(SUPPLIED MATERIAL)
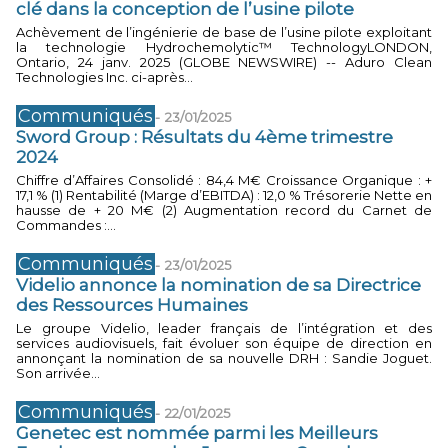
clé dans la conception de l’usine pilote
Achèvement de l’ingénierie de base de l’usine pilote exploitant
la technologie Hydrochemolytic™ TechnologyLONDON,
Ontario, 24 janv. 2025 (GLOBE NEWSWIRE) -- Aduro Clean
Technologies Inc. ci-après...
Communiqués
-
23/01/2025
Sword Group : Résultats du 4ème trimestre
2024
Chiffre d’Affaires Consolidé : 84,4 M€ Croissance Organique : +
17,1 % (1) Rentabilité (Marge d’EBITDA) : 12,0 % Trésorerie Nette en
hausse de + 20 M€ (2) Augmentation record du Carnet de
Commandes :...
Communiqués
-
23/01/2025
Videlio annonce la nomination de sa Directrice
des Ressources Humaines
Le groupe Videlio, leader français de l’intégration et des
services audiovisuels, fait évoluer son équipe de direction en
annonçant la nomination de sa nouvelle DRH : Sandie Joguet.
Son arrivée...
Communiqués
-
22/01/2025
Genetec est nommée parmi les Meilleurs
(End SUPPLIED MATERIAL)
(SUPPLIED MATERIAL)
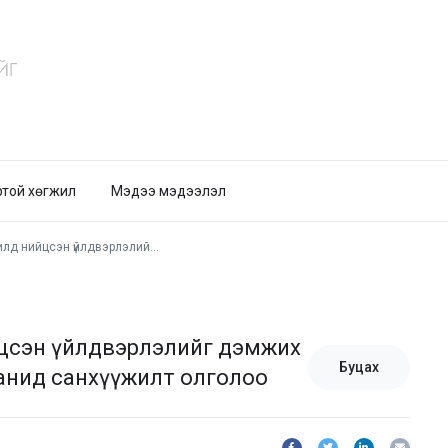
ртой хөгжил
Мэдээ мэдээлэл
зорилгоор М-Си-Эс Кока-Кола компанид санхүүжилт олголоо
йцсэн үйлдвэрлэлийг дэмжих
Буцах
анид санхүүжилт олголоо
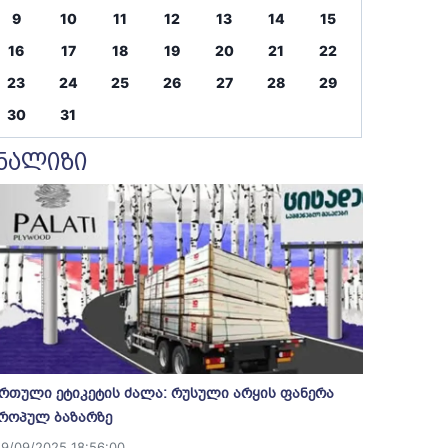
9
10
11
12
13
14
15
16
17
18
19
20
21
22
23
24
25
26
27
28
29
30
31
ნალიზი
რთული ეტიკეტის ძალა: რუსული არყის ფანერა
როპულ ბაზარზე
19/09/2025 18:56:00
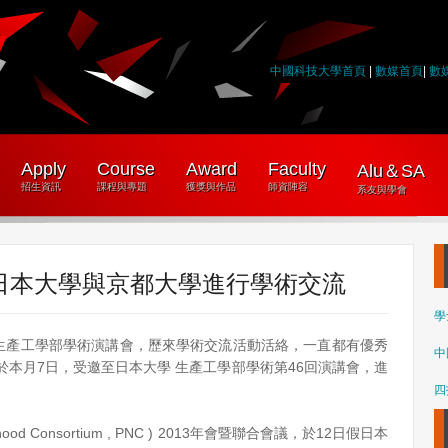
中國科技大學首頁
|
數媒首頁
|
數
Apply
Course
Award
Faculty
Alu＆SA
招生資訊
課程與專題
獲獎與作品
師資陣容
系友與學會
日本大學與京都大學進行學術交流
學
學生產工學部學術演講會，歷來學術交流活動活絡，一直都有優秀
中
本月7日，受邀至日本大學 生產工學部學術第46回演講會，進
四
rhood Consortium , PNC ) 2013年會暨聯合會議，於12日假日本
(End SUPPLIED MATERIAL)
(SUPPLIED MATERIAL)
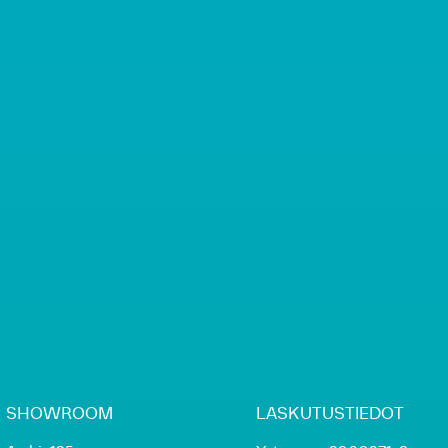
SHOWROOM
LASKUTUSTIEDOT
(End SUPPLIED MATERIAL)
_EXERCISE BRIEF_
Copy out everything from the line containing "ртой хөгжил" down to the line containing "19/09/2025 18:56:00", keeping both of those lines. Leave the pictures out of your answer.

_EXERCISE RESPONSE_
ртой хөгжил
Мэдээ мэдээлэл
зорилгоор М-Си-Эс Кока-Кола компанид санхүүжилт олголоо
йцсэн үйлдвэрлэлийг дэмжих
Буцах
анид санхүүжилт олголоо
9
10
11
12
13
14
15
16
17
18
19
20
21
22
23
24
25
26
27
28
29
30
31
ნალიზი
რთული ეტიკეტის ძალა: რუსული არყის ფანერა
როპულ ბაზარზე
19/09/2025 18:56:00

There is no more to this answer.